This Old House Needs Painting

Old house with worn out paint

From the look of its faded facade, this weather-beaten old house could certainly stand a fresh coat of paint. But if the residential dwelling was built before 1978, there’s a good chance the home harbors an unwanted “occupant” in the form of lead-based paint. Lead, a metal with no biological value or physiological role in the human body, has a long history of use as a paint pigment due to its durability. The danger of lead as a neurotoxin is well documented with children especially susceptible from ingestion of paint chips having an attractive sweet taste. In 1977, the U.S. Consumer Product Safety Commission banned lead paint use in residential properties and public buildings as well as on toys and furniture.

As recently as 2017, the Department of Housing and Urban Development estimated that roughly 37 million homes in the U.S. still contain lead-based paint. Obviously, without employing proper controls, painting contractors can be exposed to lead through inhalation during surface preparation when sanding and scraping surfaces containing lead paint. Typically, a chronic form of lead poisoning results from repeated low-level exposure to lead-paint dust with symptoms including depression, insomnia, abdominal pain, muscle weakness, memory loss, and malaise. More severe adverse health effects, depending on blood lead levels, include anemia, kidney failure, reproductive system changes, seizures, and coma. The primary treatment for lead poisoning is through chelation therapy where a chelating (binding) agent is used to form a molecular bond with the heavy metal for eventual elimination from the body.

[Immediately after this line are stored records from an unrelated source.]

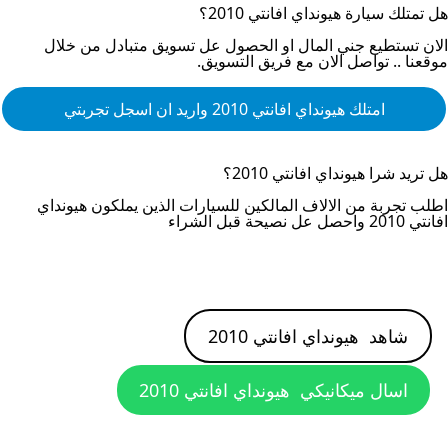
هل تمتلك سيارة
هيونداي افانتي 2010
؟
الان تستطيع جني المال او الحصول عل تسويق متبادل من خلال
موقعنا .. تواصل الان مع فريق التسويق.
امتلك
هيونداي افانتي 2010
واريد ان اسجل تجربتي
هل تريد شرا
هيونداي افانتي 2010
؟
اطلب تجربة من الالاف المالكين للسيارات الذين يملكون
هيونداي
افانتي 2010
واحصل عل نصيحة قبل الشراء
شاهد
هيونداي افانتي 2010
اسال ميكانيكي
هيونداي افانتي 2010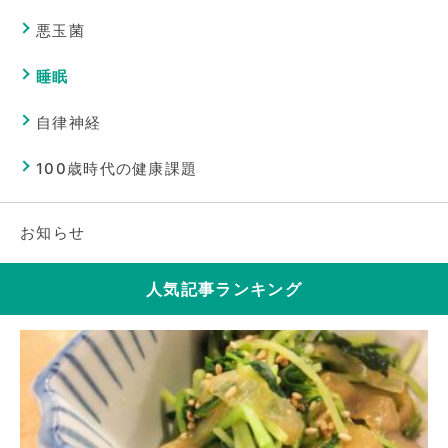
悪玉菌
睡眠
自律神経
100歳時代の健康課題
お知らせ
人気記事ランキング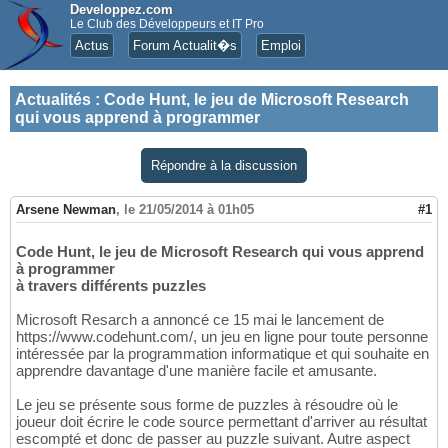
Developpez.com
Le Club des Développeurs et IT Pro
Actus
Forum Actualit�s
Emploi
Actualités
:
Code Hunt, le jeu de Microsoft Research
qui vous apprend à programmer
Répondre à la discussion
Arsene Newman
,
le 21/05/2014 à 01h05
#1
Code Hunt, le jeu de Microsoft Research qui vous apprend
à programmer
à travers différents puzzles
Microsoft Resarch a annoncé ce 15 mai le lancement de
https://www.codehunt.com/, un jeu en ligne pour toute personne
intéressée par la programmation informatique et qui souhaite en
apprendre davantage d'une manière facile et amusante.
Le jeu se présente sous forme de puzzles à résoudre où le
joueur doit écrire le code source permettant d'arriver au résultat
escompté et donc de passer au puzzle suivant. Autre aspect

At the Federal level, the Environmental Protection Agency (EPA) enacted the Lead Renovation, Repair and Painting Rule (RRP), effective in 2010, which requires that “firms performing renovation, repair and painting projects that disturb lead-based paint in homes, child care facilities and pre-schools built before 1978 be certified by EPA (or an EPA-authorized state), use certified renovators who are trained by EPA-approved training providers and follow lead-safe work practices. The RRP extends beyond painters to other construction trades including plumbers, electricians, carpenters, glaziers, and wood floor refinishers who may disturb lead-based paint during work activities. The National Center For Healthy Housing maintains a list of states authorized by the EPA to manage the RRP Rule along with providing a FAQ page on the RRP Rule for consumers, contractors, and landlords.

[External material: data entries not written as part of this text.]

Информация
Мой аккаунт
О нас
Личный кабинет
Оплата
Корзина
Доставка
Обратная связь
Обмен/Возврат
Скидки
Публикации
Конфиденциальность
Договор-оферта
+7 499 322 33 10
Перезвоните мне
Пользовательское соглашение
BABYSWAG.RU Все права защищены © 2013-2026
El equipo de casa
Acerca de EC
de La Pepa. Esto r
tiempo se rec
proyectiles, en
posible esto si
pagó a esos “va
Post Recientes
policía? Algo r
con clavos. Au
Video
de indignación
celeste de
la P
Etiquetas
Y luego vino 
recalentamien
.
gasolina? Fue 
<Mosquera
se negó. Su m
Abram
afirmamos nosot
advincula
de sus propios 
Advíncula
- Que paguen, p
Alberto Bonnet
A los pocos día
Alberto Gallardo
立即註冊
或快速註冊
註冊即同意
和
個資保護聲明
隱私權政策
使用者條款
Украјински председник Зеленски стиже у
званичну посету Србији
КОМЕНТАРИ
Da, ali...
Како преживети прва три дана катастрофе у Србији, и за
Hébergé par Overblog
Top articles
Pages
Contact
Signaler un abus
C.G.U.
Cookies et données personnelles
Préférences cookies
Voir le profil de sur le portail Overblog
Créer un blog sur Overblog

With regard to employee protection, OSHA specifies requirements in their 1926.62 – Lead standard that apply to construction work where an employee may be exposed to lead. These requirements include exposure assessment, engineering and work practice controls, written compliance program, respiratory protection and PPE, hygiene facilities and practices, medical surveillance, medical removal protection, and training. OSHA’s Lead in Construction Fact Sheet describes certain operations that can produce lead dust and fumes along with highlighting the major elements of the standard. Additionally, OSHA has created a Lead in Construction Advisor to help construction employers comprehend and comply with the lead standard.

Clearly, there’s more than meets the eye when it comes to getting the lead out safely during renovation, repair, or painting of this old house. Just scraping by or fully flouting the rules governing lead-paint disturbance or removal will undoubtedly go over like a lead balloon at some point.